▶ **About this exercise**: Select each line in the records that contains the string "Henry", with uppercase and lowercase letters matching.

▶ **Recorded data**:
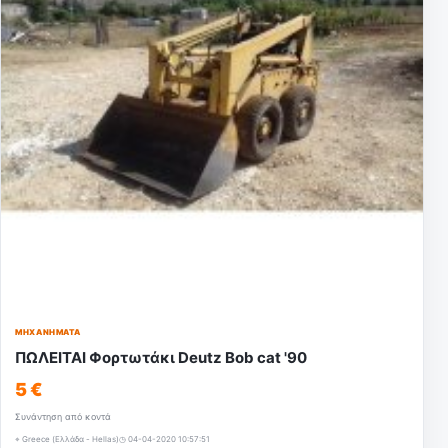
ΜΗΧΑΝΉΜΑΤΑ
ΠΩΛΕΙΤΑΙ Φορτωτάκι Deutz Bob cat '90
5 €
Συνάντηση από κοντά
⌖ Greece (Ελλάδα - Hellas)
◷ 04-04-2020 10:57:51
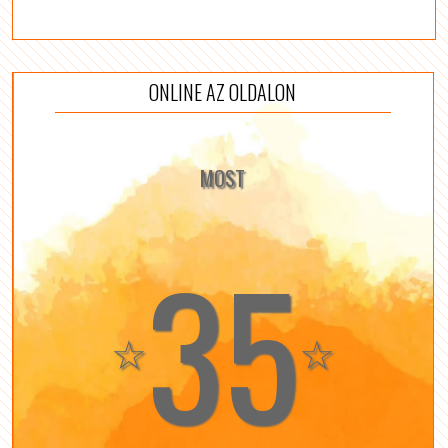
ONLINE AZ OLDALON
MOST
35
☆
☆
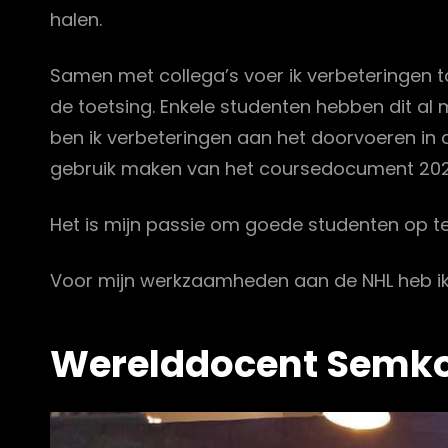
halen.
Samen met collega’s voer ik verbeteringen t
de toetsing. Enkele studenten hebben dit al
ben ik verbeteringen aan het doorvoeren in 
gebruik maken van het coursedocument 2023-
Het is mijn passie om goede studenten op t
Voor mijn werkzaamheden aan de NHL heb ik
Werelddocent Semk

--

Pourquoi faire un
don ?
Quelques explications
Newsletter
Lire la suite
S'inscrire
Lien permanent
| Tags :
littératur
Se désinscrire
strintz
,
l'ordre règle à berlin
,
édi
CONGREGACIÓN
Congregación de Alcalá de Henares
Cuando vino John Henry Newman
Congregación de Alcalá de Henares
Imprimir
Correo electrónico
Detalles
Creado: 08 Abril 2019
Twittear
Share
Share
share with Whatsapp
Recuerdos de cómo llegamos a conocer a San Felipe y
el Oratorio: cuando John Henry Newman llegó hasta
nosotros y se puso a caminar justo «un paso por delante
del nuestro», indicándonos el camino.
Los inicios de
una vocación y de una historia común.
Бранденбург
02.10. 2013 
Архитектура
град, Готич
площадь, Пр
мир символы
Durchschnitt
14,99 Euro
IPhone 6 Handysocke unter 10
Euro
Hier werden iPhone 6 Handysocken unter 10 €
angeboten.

▶ **Finished exercise**:
Cuando vino John Henry Newman
el Oratorio: cuando John Henry Newman llegó hasta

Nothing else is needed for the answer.